◆ **Given instruction 1**
Select every line in the listing that contains the string "skPoint", matching case exactly.

Speed-dating for creatives: Cordell Burke on the Big Book Crit

Speed-dating for creatives: Cordell Burke on the Big Book Crit

By Jodie Cole

Speed-dating for creatives: Cordell Burke on the Big Book Crit

Naked have been involved with Norwich University of the Arts and the Big Book Crit for a number of years now and the team love being invited along, not only to give a little back but to also be inspired themselves by the raw talents poised to make their mark on the world (and hopefully our fine city). 

Here our Head of Design, Jodie Cole talks to esteemed Big Book Crit master, Cordell Burke on speed-dating for creatives...

What is the Big Book Crit?

The Big Book Crit is an event where students can show their portfolio of work (their ‘book’) to some of the industry’s finest Creative Heads and have that work critiqued so they’re better prepared to find or get their first job in the creative industries.


Why and when did you first get involved with the Big Book Crit?

I’ve been in the business for a long time and during my early years, I had some fantastic mentors who supported me through thick and thin.

I’ve been lucky enough to be a Creative Director at agencies such as Ogilvy, Saatchis and Tequila (TBWA group) so in this latter part of my career, I felt it was time to formally give back and help develop the next generation of talent coming into our industry.

I’ve been involved in book crits since the late ‘90’s through a previous role as trustee of the Graeme Robertson Trust (GRT), an organisation dedicated to attracting the not-so-obvious types of people into the industry.

◆ **Given instruction 2**
Copy the Big Book Crit interview between "Naked have been" and "our fine city).", inclusive.

◆ **Data entries**
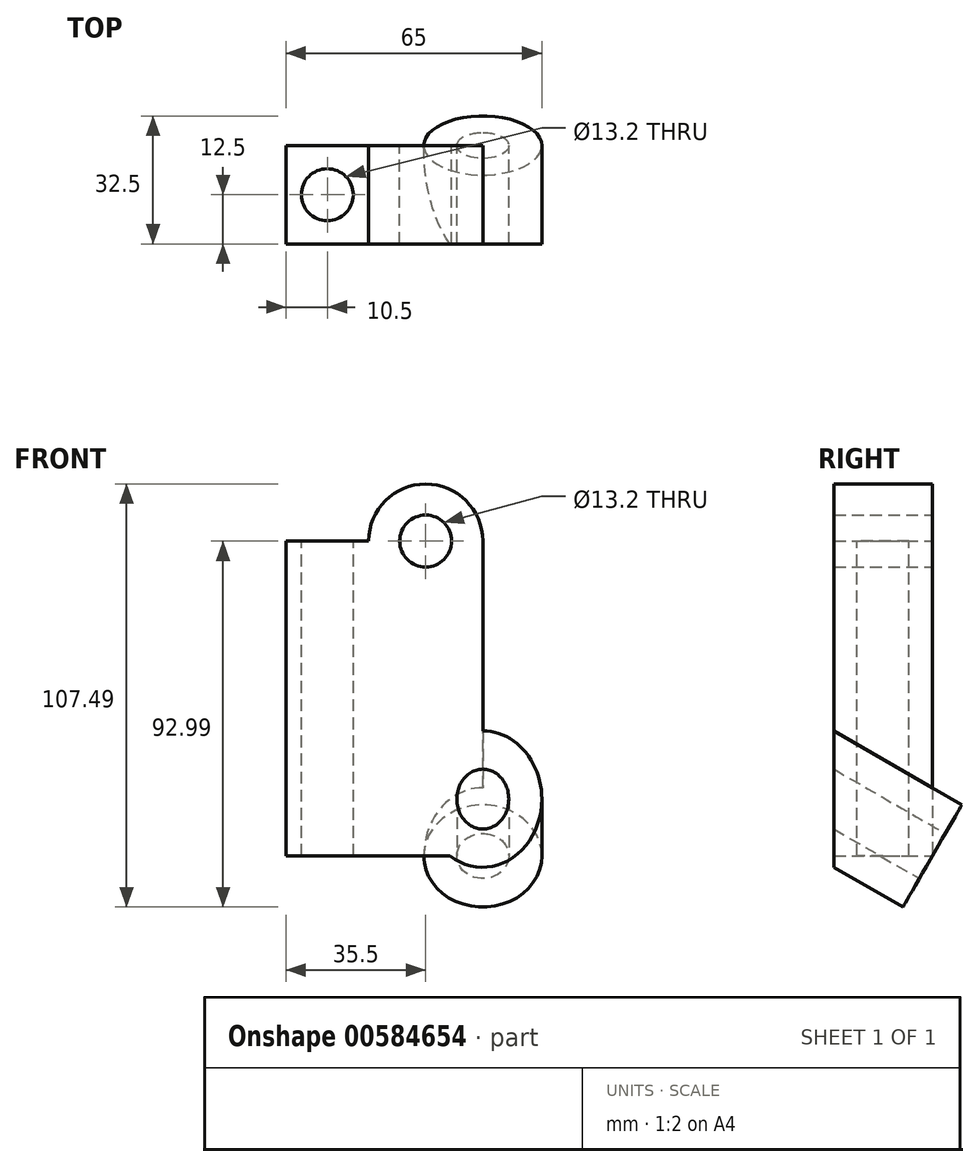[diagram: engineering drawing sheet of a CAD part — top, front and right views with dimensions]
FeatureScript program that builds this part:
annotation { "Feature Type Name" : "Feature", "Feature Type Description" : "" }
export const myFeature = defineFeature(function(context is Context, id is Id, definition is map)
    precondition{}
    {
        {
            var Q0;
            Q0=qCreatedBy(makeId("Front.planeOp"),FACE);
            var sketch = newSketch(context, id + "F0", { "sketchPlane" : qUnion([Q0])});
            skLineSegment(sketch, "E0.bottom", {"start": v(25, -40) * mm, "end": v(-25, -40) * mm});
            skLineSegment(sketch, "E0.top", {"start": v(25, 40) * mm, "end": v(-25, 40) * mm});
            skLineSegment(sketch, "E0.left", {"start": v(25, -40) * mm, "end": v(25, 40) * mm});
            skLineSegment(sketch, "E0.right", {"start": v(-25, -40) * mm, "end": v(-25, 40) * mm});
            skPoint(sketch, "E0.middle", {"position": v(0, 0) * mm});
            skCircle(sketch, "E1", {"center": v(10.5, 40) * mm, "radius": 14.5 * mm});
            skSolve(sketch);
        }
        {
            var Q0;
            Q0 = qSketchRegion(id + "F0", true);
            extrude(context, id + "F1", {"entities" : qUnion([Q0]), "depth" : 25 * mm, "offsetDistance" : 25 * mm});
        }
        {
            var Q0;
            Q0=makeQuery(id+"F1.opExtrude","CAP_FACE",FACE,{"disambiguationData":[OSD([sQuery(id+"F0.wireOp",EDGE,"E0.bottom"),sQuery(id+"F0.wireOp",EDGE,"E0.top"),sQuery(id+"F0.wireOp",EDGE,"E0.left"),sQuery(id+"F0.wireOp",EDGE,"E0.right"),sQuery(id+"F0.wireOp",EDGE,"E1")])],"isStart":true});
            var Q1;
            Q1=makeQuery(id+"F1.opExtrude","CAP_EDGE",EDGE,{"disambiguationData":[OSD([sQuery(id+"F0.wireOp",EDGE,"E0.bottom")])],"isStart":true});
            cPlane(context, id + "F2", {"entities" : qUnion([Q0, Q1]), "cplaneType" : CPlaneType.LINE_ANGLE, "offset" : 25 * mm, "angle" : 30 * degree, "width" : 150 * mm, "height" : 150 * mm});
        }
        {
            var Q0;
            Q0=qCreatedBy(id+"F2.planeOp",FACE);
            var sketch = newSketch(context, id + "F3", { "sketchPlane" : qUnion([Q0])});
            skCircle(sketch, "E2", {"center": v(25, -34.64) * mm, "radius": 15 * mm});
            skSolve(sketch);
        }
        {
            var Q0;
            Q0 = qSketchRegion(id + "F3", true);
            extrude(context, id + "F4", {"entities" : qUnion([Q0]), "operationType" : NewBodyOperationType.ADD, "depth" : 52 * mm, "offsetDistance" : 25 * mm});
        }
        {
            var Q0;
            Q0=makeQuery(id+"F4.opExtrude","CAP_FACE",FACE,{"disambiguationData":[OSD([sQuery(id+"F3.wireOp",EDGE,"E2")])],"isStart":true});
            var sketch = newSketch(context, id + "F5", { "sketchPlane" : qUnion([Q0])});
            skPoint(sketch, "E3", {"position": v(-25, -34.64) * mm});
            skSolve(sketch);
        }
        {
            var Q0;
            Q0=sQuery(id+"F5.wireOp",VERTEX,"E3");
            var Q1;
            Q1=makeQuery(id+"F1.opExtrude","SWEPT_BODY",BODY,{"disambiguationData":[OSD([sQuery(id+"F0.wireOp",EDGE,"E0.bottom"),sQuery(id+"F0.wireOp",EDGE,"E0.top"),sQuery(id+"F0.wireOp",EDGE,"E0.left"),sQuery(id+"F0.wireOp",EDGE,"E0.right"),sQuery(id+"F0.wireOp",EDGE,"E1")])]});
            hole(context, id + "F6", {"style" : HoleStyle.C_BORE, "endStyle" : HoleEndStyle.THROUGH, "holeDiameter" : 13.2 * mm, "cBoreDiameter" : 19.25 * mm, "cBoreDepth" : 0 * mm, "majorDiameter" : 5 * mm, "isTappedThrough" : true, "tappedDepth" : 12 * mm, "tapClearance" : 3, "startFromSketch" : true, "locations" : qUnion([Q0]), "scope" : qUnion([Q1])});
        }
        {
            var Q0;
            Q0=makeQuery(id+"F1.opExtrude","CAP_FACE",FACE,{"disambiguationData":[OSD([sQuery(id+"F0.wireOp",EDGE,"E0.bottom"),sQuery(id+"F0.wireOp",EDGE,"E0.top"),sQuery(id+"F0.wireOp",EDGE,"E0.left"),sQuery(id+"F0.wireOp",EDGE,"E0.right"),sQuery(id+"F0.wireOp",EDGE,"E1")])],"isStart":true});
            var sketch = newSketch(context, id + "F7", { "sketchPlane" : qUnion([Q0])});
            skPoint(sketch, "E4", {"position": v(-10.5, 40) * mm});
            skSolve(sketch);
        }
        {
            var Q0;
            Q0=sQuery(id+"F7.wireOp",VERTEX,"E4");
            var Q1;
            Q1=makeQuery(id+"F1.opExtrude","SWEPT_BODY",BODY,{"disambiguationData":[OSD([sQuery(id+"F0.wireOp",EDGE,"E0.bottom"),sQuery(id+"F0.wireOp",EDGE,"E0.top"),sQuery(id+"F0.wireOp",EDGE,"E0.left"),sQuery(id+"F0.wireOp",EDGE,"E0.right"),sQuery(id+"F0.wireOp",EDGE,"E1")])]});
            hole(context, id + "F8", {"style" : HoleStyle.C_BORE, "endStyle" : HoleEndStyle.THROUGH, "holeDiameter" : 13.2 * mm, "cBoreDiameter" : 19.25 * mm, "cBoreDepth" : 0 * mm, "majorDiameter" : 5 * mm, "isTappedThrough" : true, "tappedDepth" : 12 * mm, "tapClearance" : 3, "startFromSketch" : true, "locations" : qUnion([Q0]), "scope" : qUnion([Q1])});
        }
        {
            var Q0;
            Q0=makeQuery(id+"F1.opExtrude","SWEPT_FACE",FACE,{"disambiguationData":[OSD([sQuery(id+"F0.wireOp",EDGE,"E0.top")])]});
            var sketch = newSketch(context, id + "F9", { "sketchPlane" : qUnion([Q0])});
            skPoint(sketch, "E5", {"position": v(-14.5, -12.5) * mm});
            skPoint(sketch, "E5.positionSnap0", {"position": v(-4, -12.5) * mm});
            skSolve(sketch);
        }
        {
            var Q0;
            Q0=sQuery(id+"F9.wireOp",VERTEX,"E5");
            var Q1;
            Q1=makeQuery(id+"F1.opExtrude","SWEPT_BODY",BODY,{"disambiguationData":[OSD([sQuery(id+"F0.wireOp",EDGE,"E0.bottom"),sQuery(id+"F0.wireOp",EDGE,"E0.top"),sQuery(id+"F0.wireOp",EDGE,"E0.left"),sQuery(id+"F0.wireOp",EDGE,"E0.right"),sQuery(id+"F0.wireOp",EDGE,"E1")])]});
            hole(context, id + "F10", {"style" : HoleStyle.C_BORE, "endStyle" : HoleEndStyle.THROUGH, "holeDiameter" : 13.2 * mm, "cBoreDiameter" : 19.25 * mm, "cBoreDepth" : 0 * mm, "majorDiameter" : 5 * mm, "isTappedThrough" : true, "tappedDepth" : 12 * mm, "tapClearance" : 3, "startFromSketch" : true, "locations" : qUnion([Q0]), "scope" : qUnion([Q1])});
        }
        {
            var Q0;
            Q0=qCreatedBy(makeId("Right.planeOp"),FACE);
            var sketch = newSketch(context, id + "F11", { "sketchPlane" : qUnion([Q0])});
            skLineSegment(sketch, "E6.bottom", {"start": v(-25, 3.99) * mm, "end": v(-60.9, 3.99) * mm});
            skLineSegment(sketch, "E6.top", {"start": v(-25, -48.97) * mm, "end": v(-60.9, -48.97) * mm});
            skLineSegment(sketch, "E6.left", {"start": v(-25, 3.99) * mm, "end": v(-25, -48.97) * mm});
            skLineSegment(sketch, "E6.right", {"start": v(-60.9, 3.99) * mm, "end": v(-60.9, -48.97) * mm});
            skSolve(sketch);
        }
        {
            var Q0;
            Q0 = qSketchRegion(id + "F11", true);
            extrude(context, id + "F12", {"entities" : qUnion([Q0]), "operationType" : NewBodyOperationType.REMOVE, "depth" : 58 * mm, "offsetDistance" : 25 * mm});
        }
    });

◆ **Correct response 1**
            skPoint(sketch, "E0.middle", {"position": v(0, 0) * mm});
            skPoint(sketch, "E3", {"position": v(-25, -34.64) * mm});
            skPoint(sketch, "E4", {"position": v(-10.5, 40) * mm});
            skPoint(sketch, "E5", {"position": v(-14.5, -12.5) * mm});
            skPoint(sketch, "E5.positionSnap0", {"position": v(-4, -12.5) * mm});

◆ **Correct response 2**
Naked have been involved with Norwich University of the Arts and the Big Book Crit for a number of years now and the team love being invited along, not only to give a little back but to also be inspired themselves by the raw talents poised to make their mark on the world (and hopefully our fine city).